By NEMS Daily Journal
Tupelo’s second Elvis statue was unveiled Thursday night in Fairpark. The bronze sculpture replicates a 1956 photo by Roger Marshutz of Elvis performing at a homecoming concert in the Fairpark area.
Photos from Neal McCoy of the statue leading up to be unveiled included.
Here are some facts about the statue.
• The statue is a little larger than life size. It’s 7 feet tall and is on a 4-foot-tall base.
• The base is made out of aggregate concrete, which was the popular style used in the 1950s. It has eight sides because Elvis’ favorite number was eight.
• Elvis faces the birthplace. His hand is stretched out so visitors can reach up and touch his fingertips like they would when he was performing.
• The placement of the statue is geared toward visitor photo opps. Tupelo City Hall is in the background from one angle and Tupelo Hardware is in the background from the other angle. The signage was changed on City Hall to add “Tupelo” as part of the project.
• Bill Beckwith made the sculpture in his Taylor studio. He also sculptured Chief Piomingo and William Faulkner.

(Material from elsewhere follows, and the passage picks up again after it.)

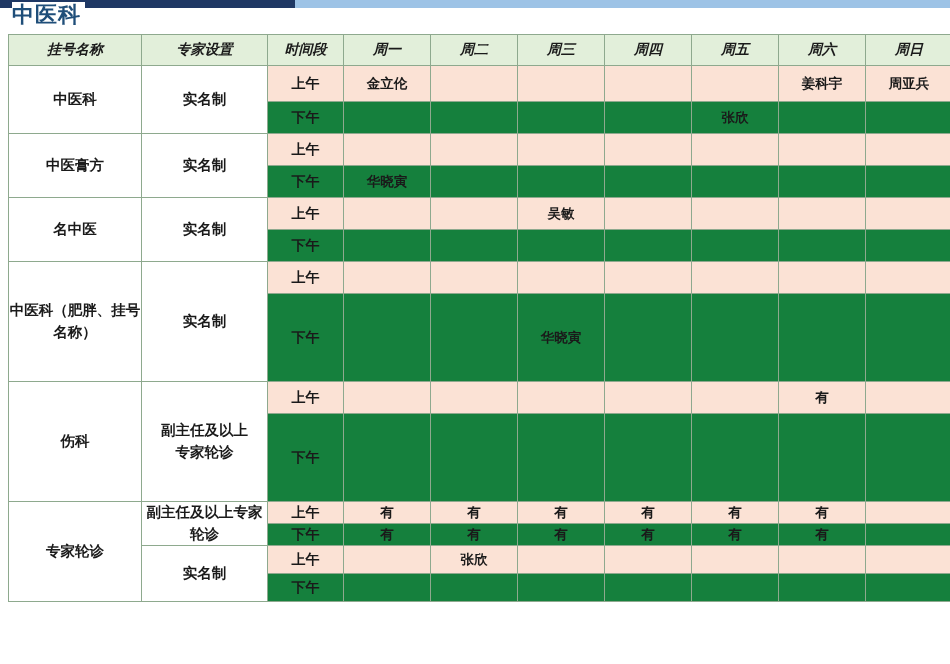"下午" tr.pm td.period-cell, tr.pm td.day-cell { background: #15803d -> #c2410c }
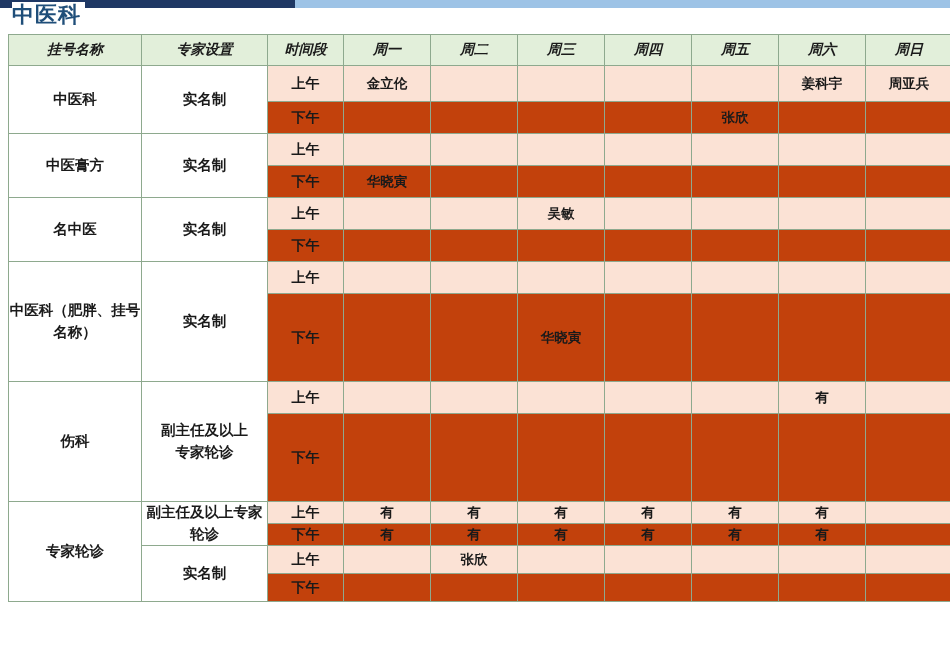"中医科（肥胖、挂号名称）" td.name-cell { text: 挂号名称 -> 疼痛专科 }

• The Tupelo Convention and Visitors Bureau and the Tupelo Elvis Fan Club funded the project. The CVB contributed $50,000 and the Fan Club sold bricks to raise $25,000.
• Fans from around the world bought bricks. All 200 of the smaller bricks sold out.
• The interactive display features Elvis’ set list during the 1956 and 1957 concert in Tupelo.
• Visitors can use their smartphones to access video from the concert via an interactive display. They display also links to Tupelo’s promotional video, “Tupelove.” They also are invited to download GPS coordinates for the Elvis driving tour.
• Philips Day-Brite donated the lights for the statue.